Multi-omic analysis of human poor risk acute myeloid leukaemia to replace xenotransplantation assays and expand leukaemic stem cells

Cancer is swiftly becoming one of the leading cause of death in western populations, and it is estimated that 1 in 2 people born in the U.K. after 1960 will be diagnosed with cancer during their lifetime. Approximately 375,000 new cases of cancer are diagnosed in the U.K. every year (>1,000 per day) and only 50% of those are expected to survive. That equates to more than 450 cancer related deaths per day. Demonstrating the critical need for a better understanding of the underlying biology of cancer and development of new effective therapies.

Acute myeloid leukaemia (AML) is a blood cancer with a very poor prognosis. Treatment options have remained largely unchanged in the last 30 years, with good initial response to therapy, but high rates of relapse and very poor overall survival. One of the key problems with current therapy is the inability to deplete cells at the apex of the disease, so called leukaemic stem cells (LSCs). These cells are highly resistant to therapy and are the origins of relapse and ultimately the root cause of poor prognosis in AML.

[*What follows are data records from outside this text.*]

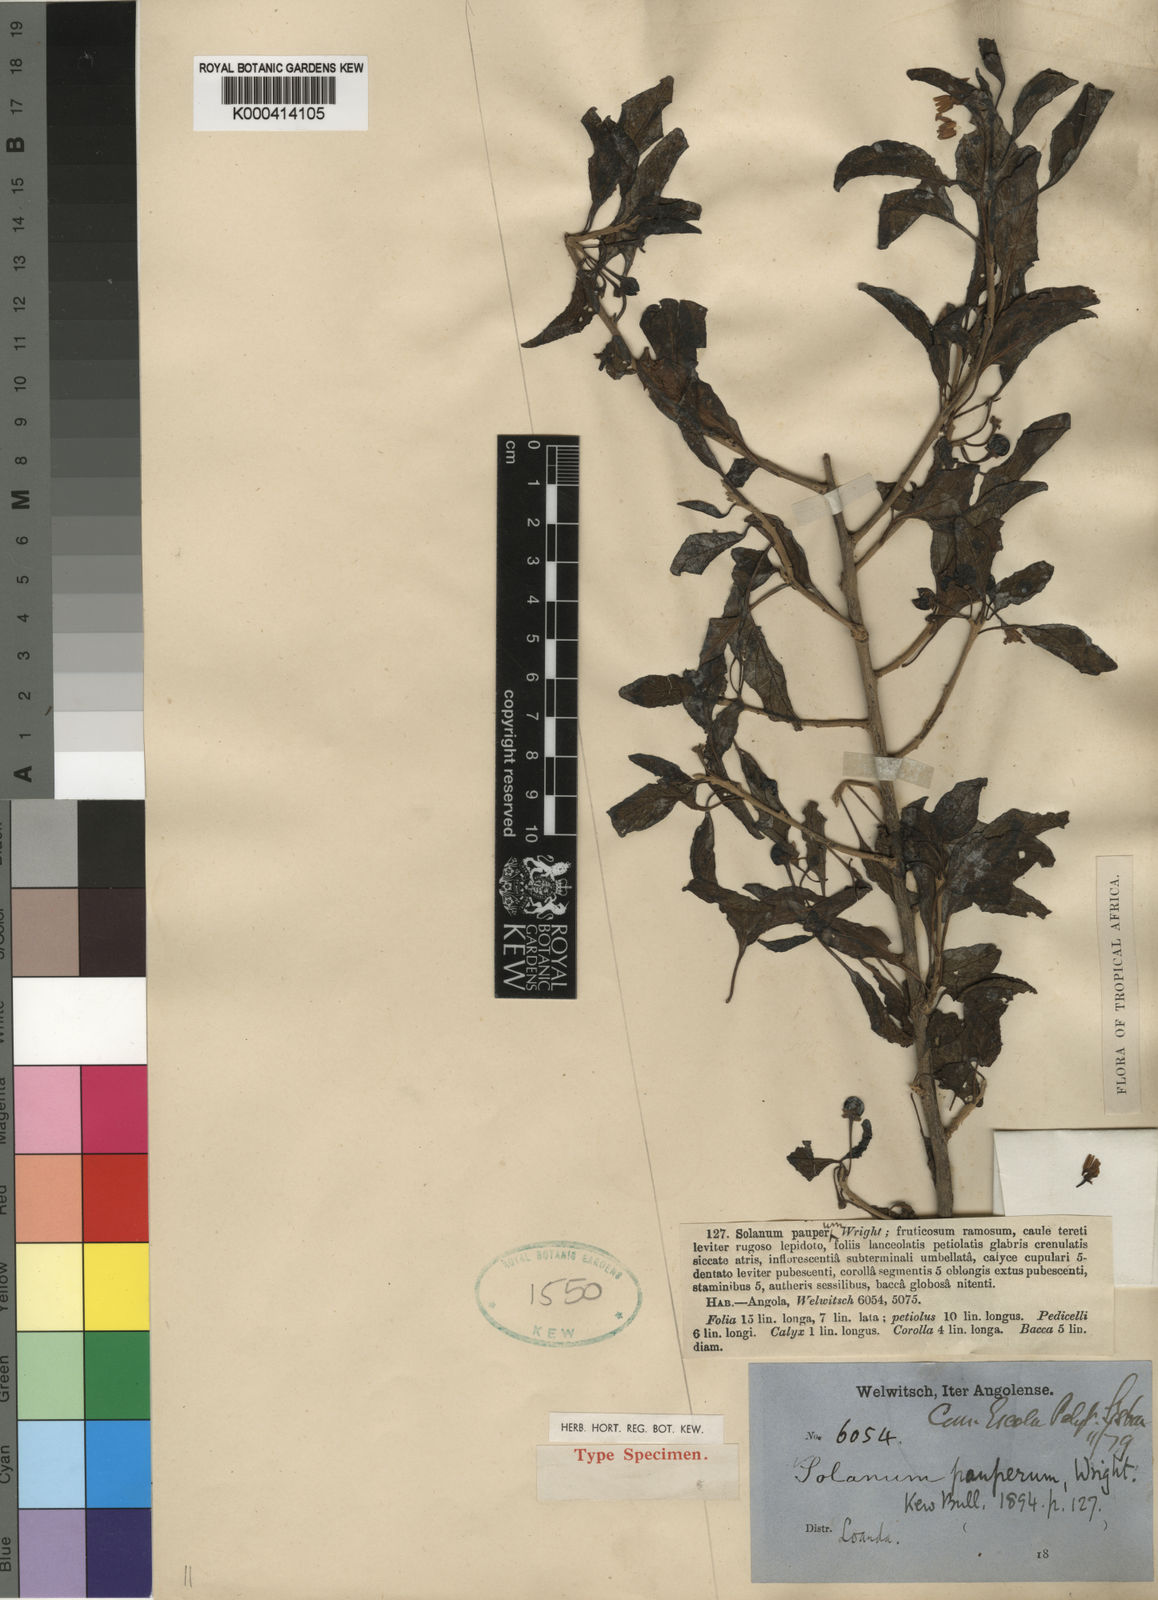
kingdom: Plantae
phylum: Tracheophyta
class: Magnoliopsida
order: Solanales
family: Solanaceae
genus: Solanum
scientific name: Solanum anomalum
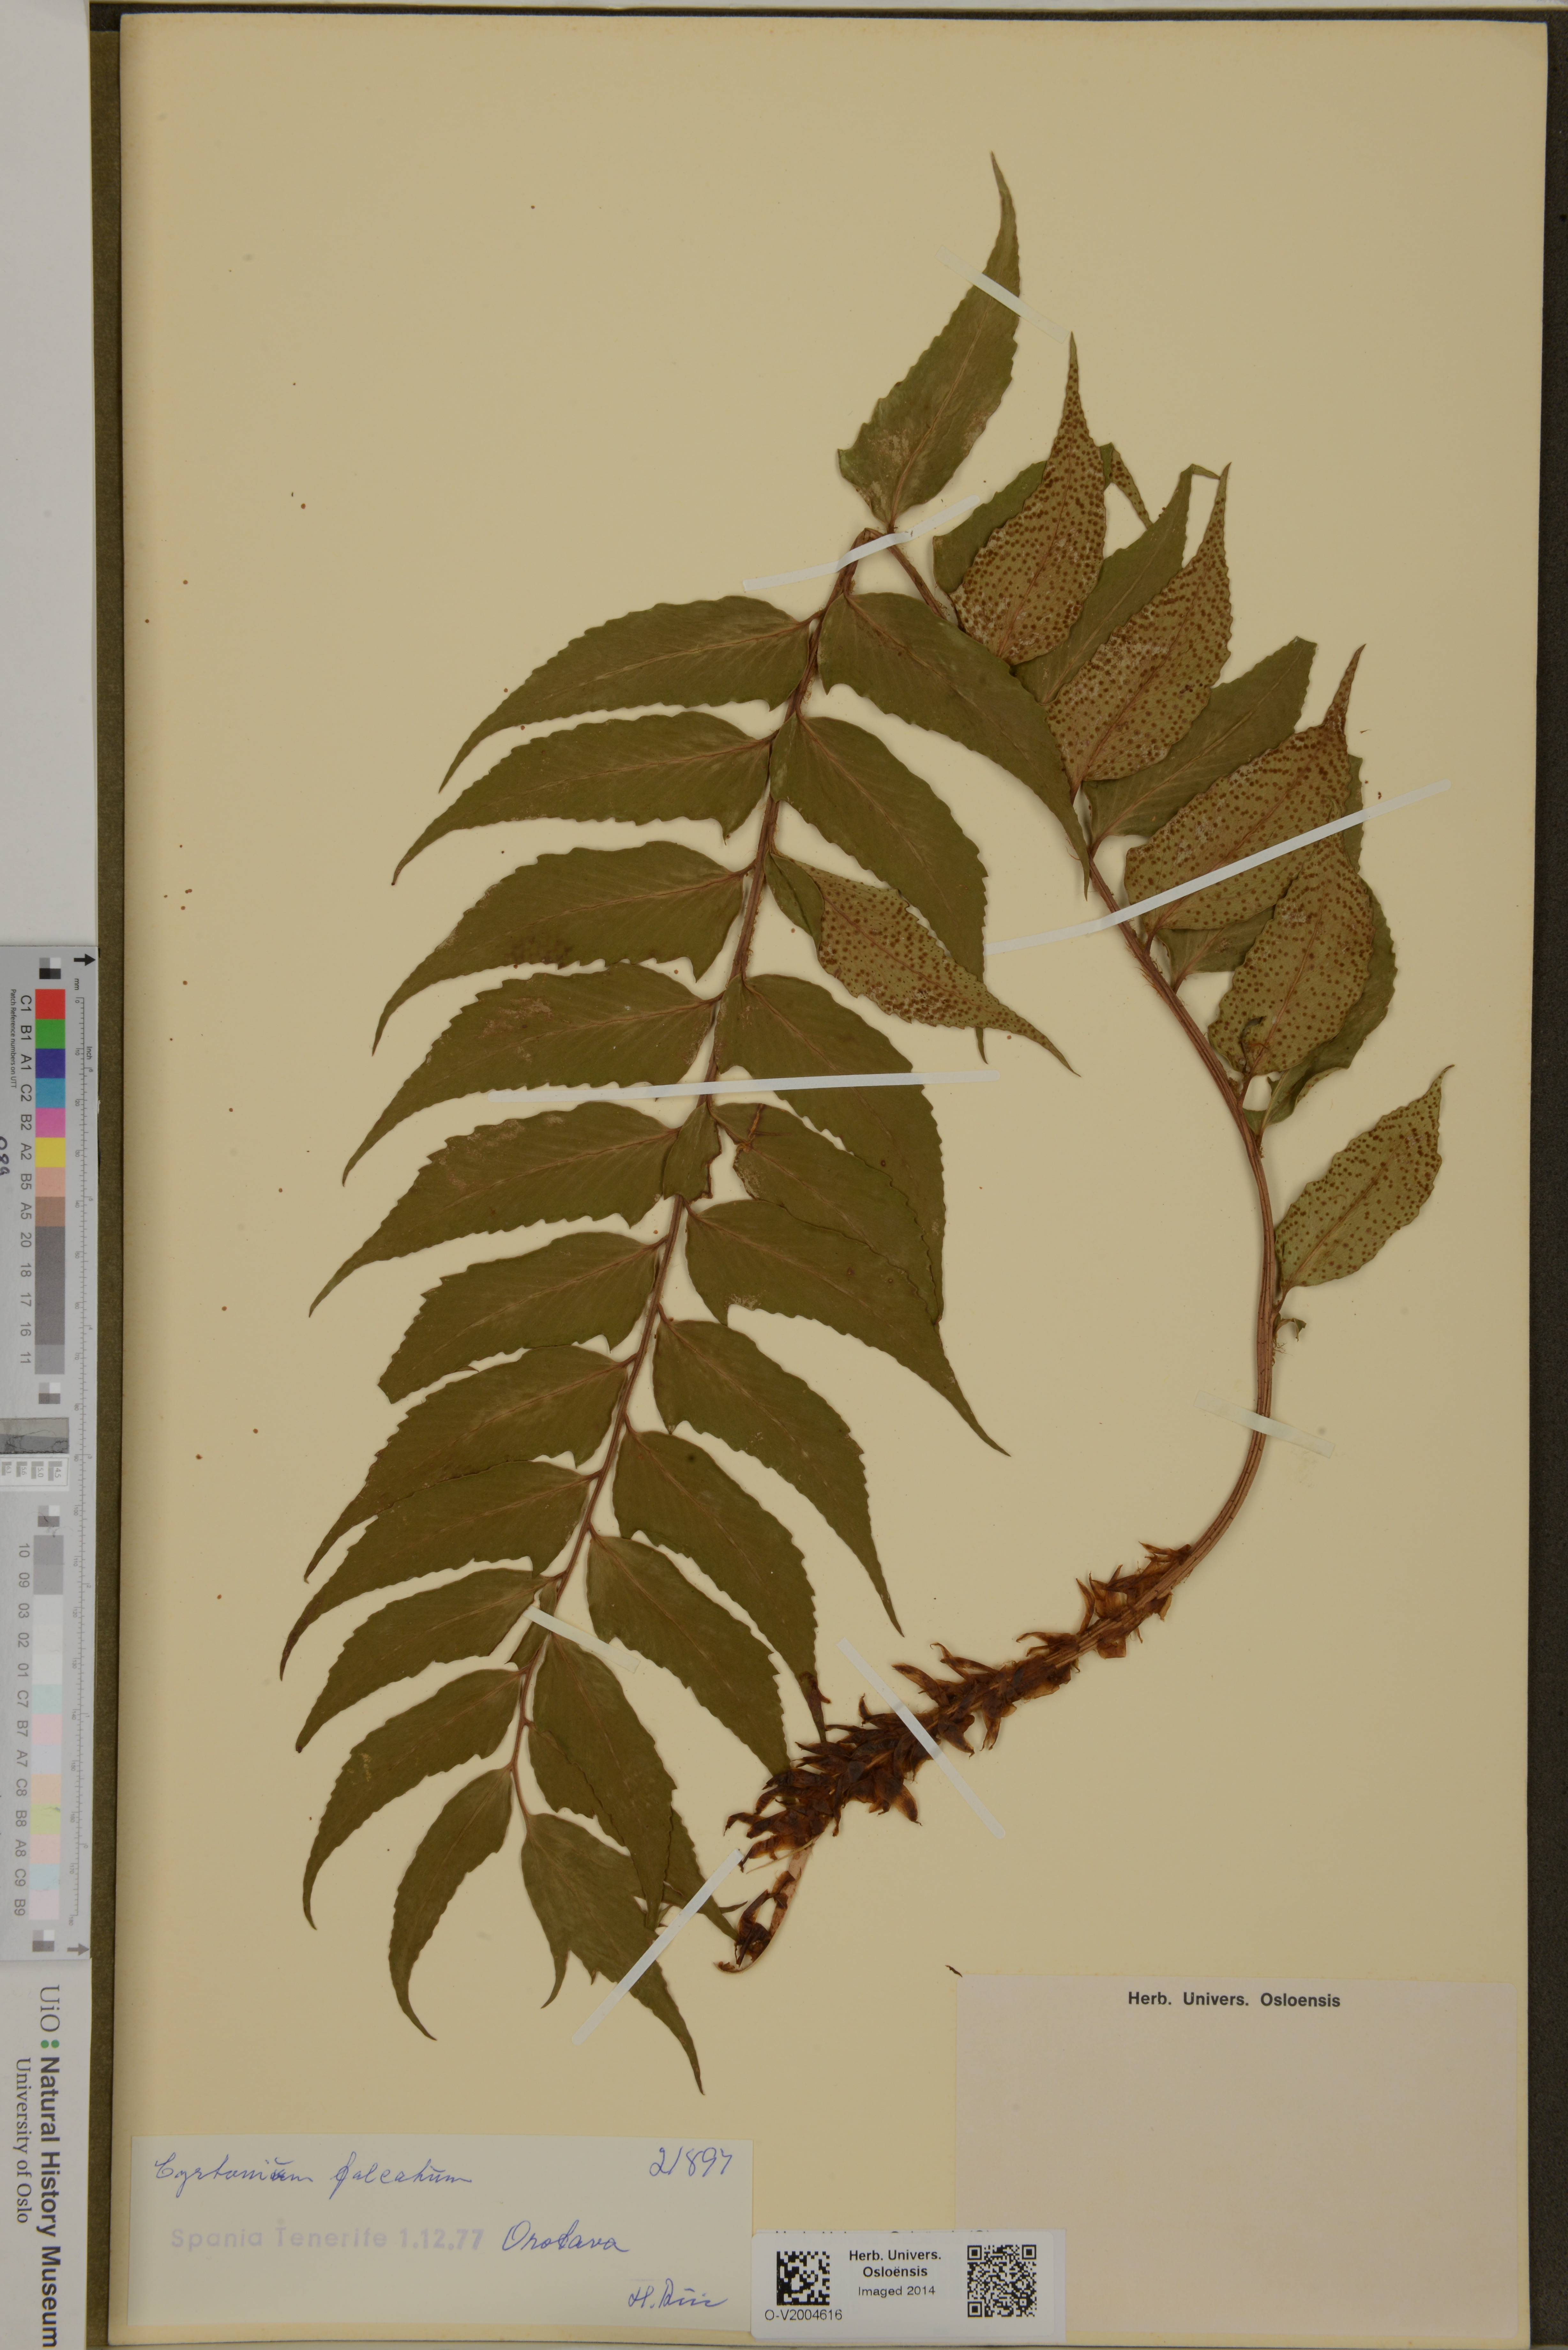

AML is a heterogeneous disease that requires multimodal investigation to better understand the underlying biology and reveal novel targets. The gold standard for proving functionality in human AML and studying leukaemic stem cells (LSCs) in laboratory practice is testing patient derived xenografts (PDX) models. Yet there are many major issues associated with PDX, most importantly that the majority of patient AML samples do not engraft and few individual samples can be used from large cohorts. Therefore, developing new ways to reduce large-scale PDX screening, replace upfront PDX with non-animal testing, and revealing new biological mechanisms for growing AML ex vivo has major potential to change the way we study human AML biology.

In this PhD we will use a large array of AML multi-omic datasets matched to PDX potential to deconvolute the key factors that would predict the ability of patient samples to engraft immunodeficient mice in an effort to replace large-scale PDX screening. The PhD student will use the most promising biomarkers, mechanisms and predictive omic types to understand the key requirements to maintain and expand AML LSCs ex vivo to replace the need for PDX in studying LSC biology and testing new therapeutic targets. Ultimately this PhD will aim to make major changes to the way we approach studying human AML in laboratory settings.